MATERIAL FOR THE TASK Block Start

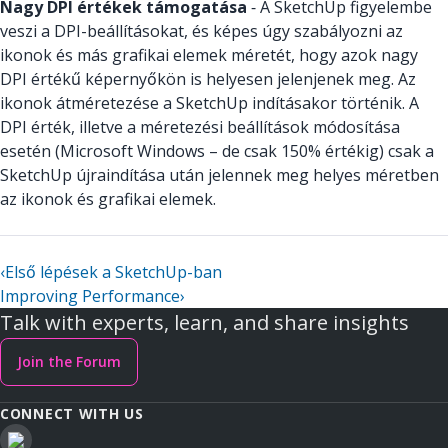
Nagy DPI értékek támogatása
‑ A SketchUp figyelembe
veszi a DPI-beállításokat, és képes úgy szabályozni az
ikonok és más grafikai elemek méretét, hogy azok nagy
DPI értékű képernyőkön is helyesen jelenjenek meg. Az
ikonok átméretezése a SketchUp indításakor történik. A
DPI érték, illetve a méretezési beállítások módosítása
esetén (Microsoft Windows – de csak 150% értékig) csak a
SketchUp újraindítása után jelennek meg helyes méretben
az ikonok és grafikai elemek.
‹
Első lépések a SketchUp-ban
Improving Performance
›
Talk with experts, learn, and share insights
Join the Forum
CONNECT WITH US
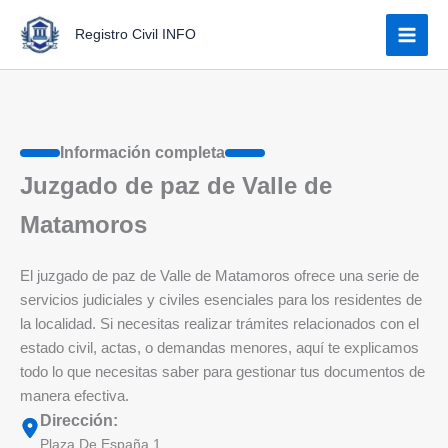
Ir
Registro Civil INFO
al
contenido
Información completa
Juzgado de paz de Valle de
Matamoros
El juzgado de paz de Valle de Matamoros ofrece una serie de
servicios judiciales y civiles esenciales para los residentes de
la localidad. Si necesitas realizar trámites relacionados con el
estado civil, actas, o demandas menores, aquí te explicamos
todo lo que necesitas saber para gestionar tus documentos de
manera efectiva.
Dirección:
Plaza De España 1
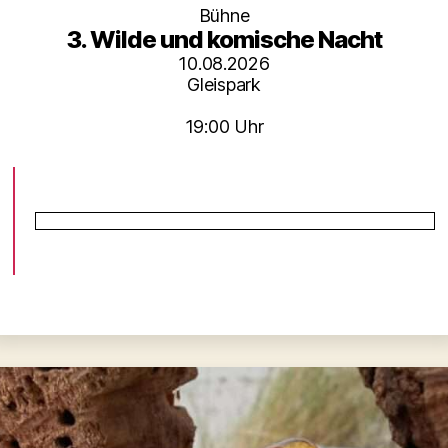
Bühne
3. Wilde und komische Nacht
10.08.2026
Gleispark
19:00 Uhr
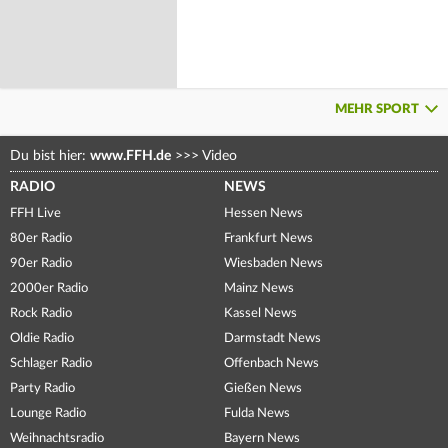
MEHR SPORT
Du bist hier:
www.FFH.de
>>>
Video
RADIO
NEWS
FFH Live
Hessen News
80er Radio
Frankfurt News
90er Radio
Wiesbaden News
2000er Radio
Mainz News
Rock Radio
Kassel News
Oldie Radio
Darmstadt News
Schlager Radio
Offenbach News
Party Radio
Gießen News
Lounge Radio
Fulda News
Weihnachtsradio
Bayern News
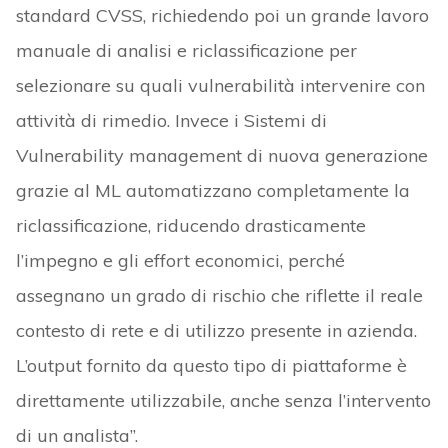
standard CVSS, richiedendo poi un grande lavoro
manuale di analisi e riclassificazione per
selezionare su quali vulnerabilità intervenire con
attività di rimedio. Invece i Sistemi di
Vulnerability management di nuova generazione
grazie al ML automatizzano completamente la
riclassificazione, riducendo drasticamente
l’impegno e gli effort economici, perché
assegnano un grado di rischio che riflette il reale
contesto di rete e di utilizzo presente in azienda.
L’output fornito da questo tipo di piattaforme è
direttamente utilizzabile, anche senza l’intervento
di un analista”.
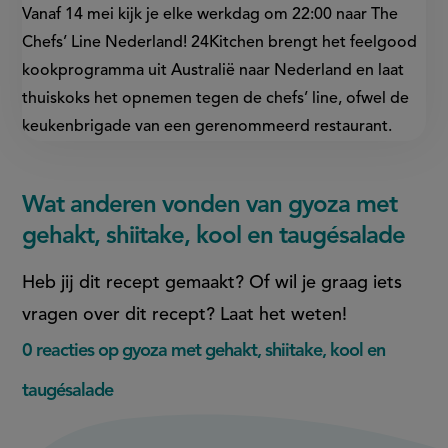
Vanaf 14 mei kijk je elke werkdag om 22:00 naar The
Chefs’ Line Nederland! 24Kitchen brengt het feelgood
kookprogramma uit Australië naar Nederland en laat
thuiskoks het opnemen tegen de chefs’ line, ofwel de
keukenbrigade van een gerenommeerd restaurant.
Wat anderen vonden van gyoza met
gehakt, shiitake, kool en taugésalade
Heb jij dit recept gemaakt? Of wil je graag iets
vragen over dit recept? Laat het weten!
0 reacties op gyoza met gehakt, shiitake, kool en
taugésalade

MATERIAL FOR THE TASK Block End

ABOUT THIS TASK →
Output only a verbatim copy of the lines spanning from the line that contains "gehakt, shiitake, kool en taugésalade" to the end of the records above.

SOLUTION FOR THIS PROBLEM →
gehakt, shiitake, kool en taugésalade
Heb jij dit recept gemaakt? Of wil je graag iets
vragen over dit recept? Laat het weten!
0 reacties op gyoza met gehakt, shiitake, kool en
taugésalade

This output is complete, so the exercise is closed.